> _Input data_:
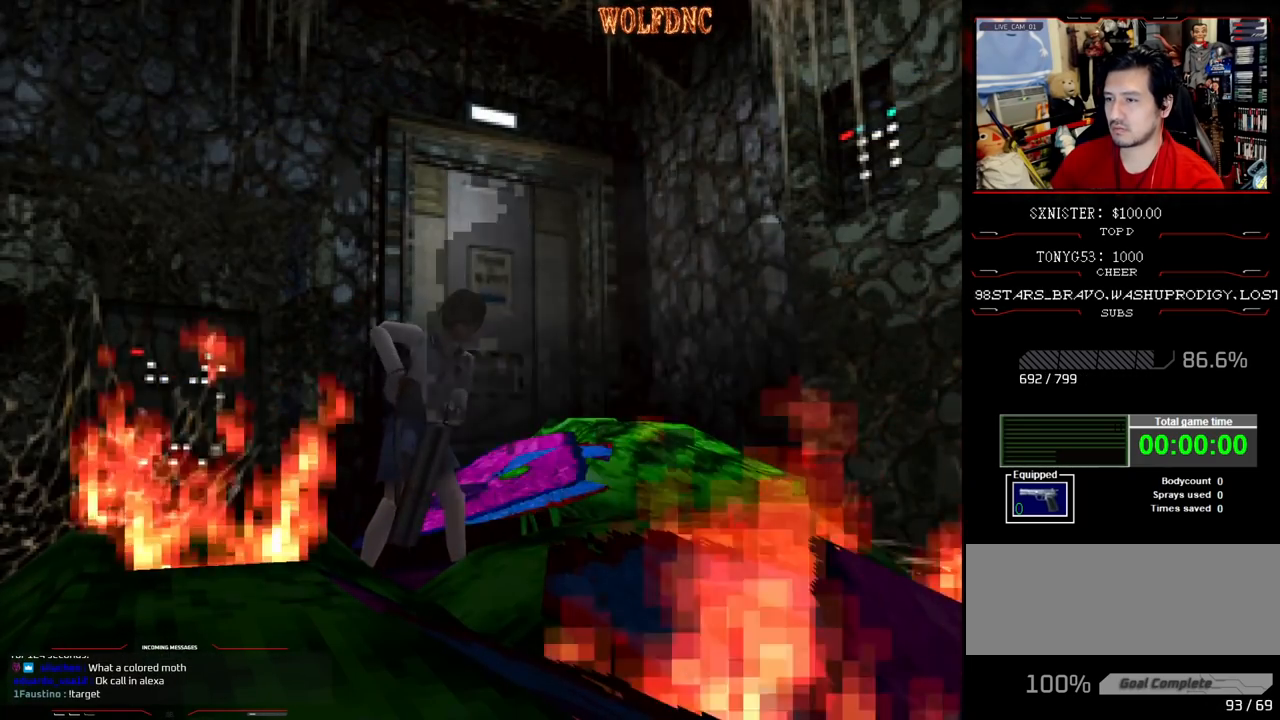
{"buttons": ["R1", "DPAD_DOWN", "DPAD_LEFT"], "events": []}
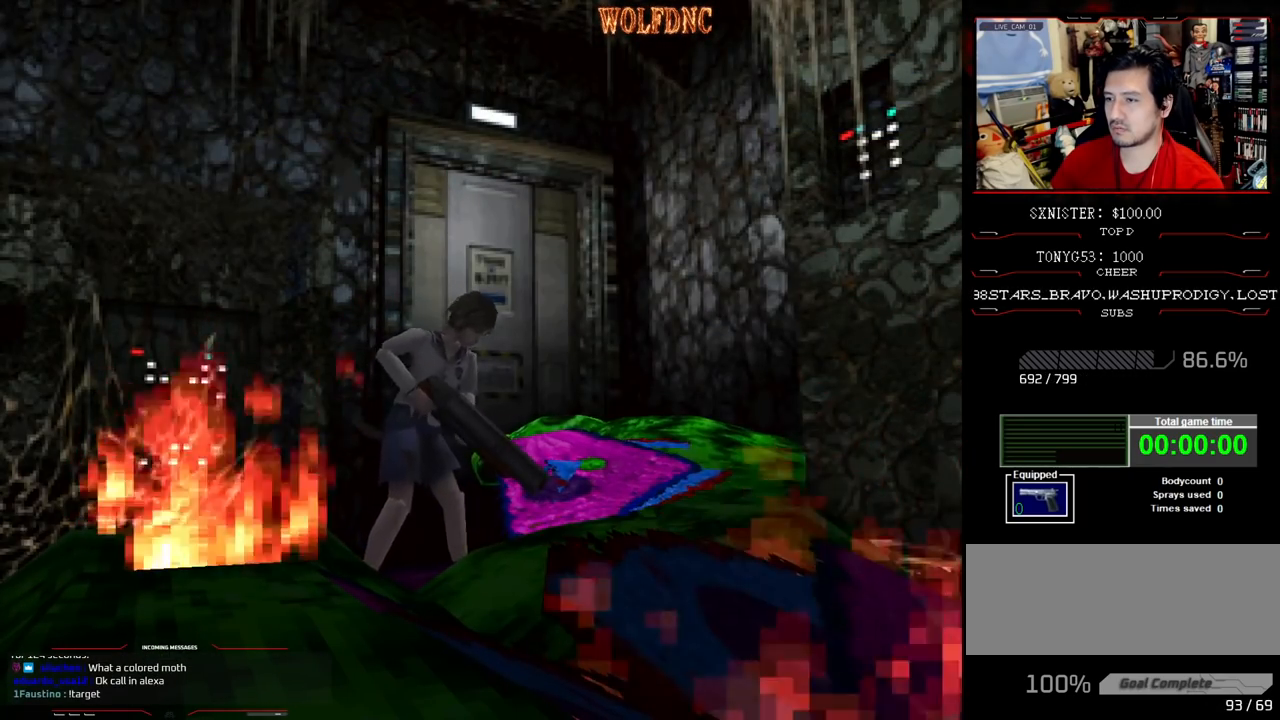
{"buttons": ["R1", "DPAD_DOWN", "DPAD_LEFT"], "events": []}
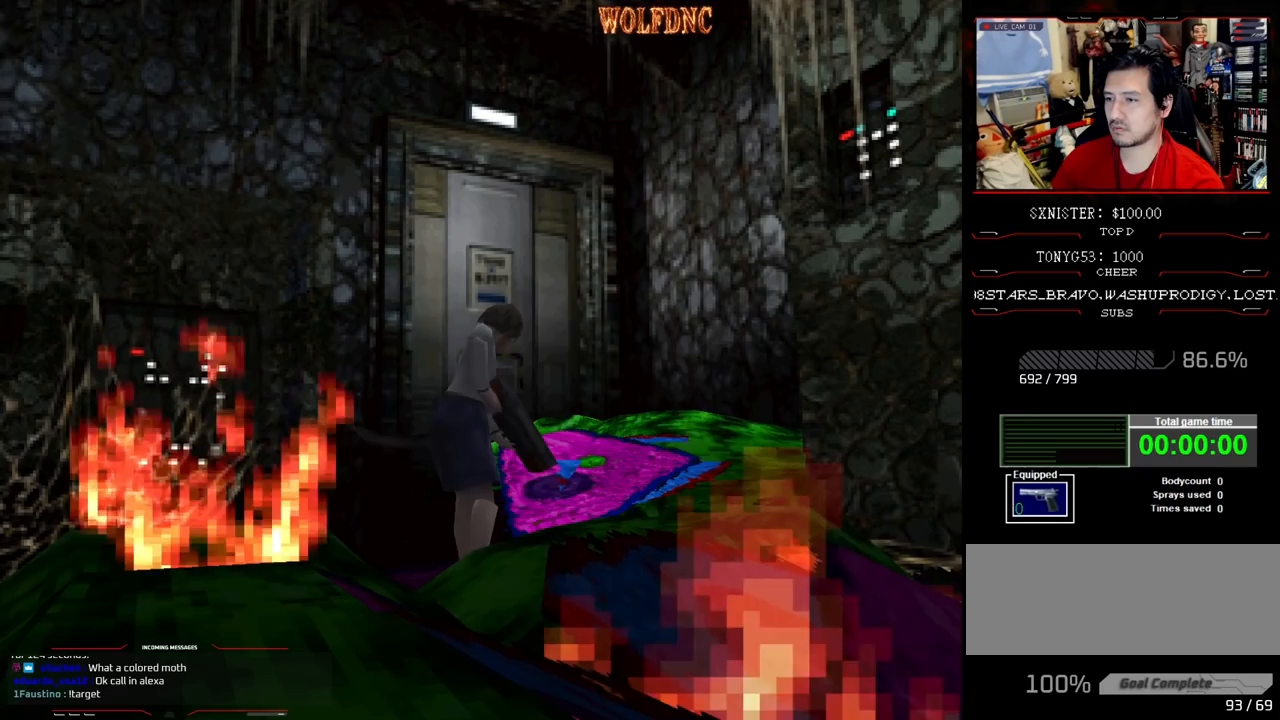
{"buttons": ["CROSS", "R1"], "events": [[83, "CROSS", "down"], [133, "R1", "up"], [183, "R1", "down"], [233, "DPAD_LEFT", "up"], [467, "DPAD_DOWN", "up"]]}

> _Task to carry out_: Word for word, return the material, omitting the pictures.

> _Your solution_:
{"buttons": ["R1", "DPAD_DOWN", "DPAD_LEFT"], "events": []}
{"buttons": ["R1", "DPAD_DOWN", "DPAD_LEFT"], "events": []}
{"buttons": ["CROSS", "R1"], "events": [[83, "CROSS", "down"], [133, "R1", "up"], [183, "R1", "down"], [233, "DPAD_LEFT", "up"], [467, "DPAD_DOWN", "up"]]}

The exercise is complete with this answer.